### [Task statement]
Please output the entries below from the line that contains "auf drei Etagen auf einer Etagere serviert" through the final line, reproduced exactly and alone.
======== Stored data
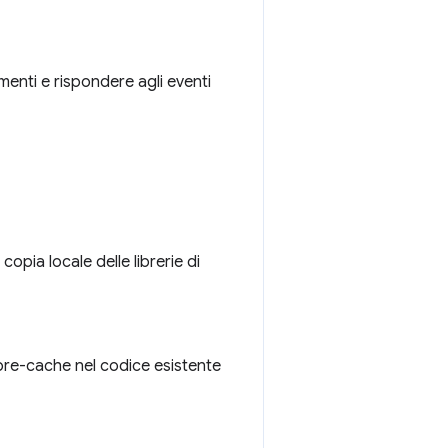
menti e rispondere agli eventi
opia locale delle librerie di
pre-cache nel codice esistente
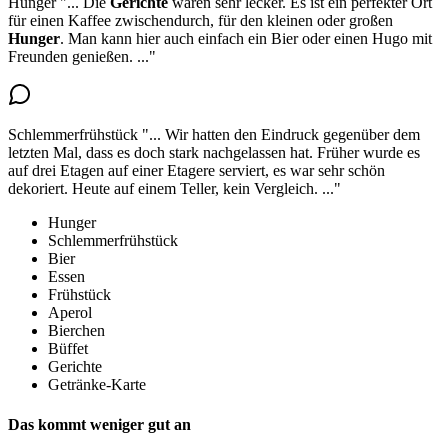
Hunger
"...
Die
Gerichte
waren sehr lecker. Es ist ein perfekter Ort
für einen Kaffee zwischendurch, für
den kleinen oder großen
Hunger
. Man kann hier auch einfach ein Bier oder einen Hugo mit
Freunden genießen.
..."
Schlemmerfrühstück
"...
Wir hatten den Eindruck gegenüber dem
letzten Mal, dass es doch stark nachgelassen hat. Früher wurde es
auf drei Etagen auf einer Etagere serviert
, es war sehr schön
dekoriert. Heute auf einem Teller, kein Vergleich.
..."
Hunger
Schlemmerfrühstück
Bier
Essen
Frühstück
Aperol
Bierchen
Büffet
Gerichte
Getränke-Karte
Das kommt weniger gut an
================
### [Result of the task]
auf drei Etagen auf einer Etagere serviert
, es war sehr schön
dekoriert. Heute auf einem Teller, kein Vergleich.
..."
Hunger
Schlemmerfrühstück
Bier
Essen
Frühstück
Aperol
Bierchen
Büffet
Gerichte
Getränke-Karte
Das kommt weniger gut an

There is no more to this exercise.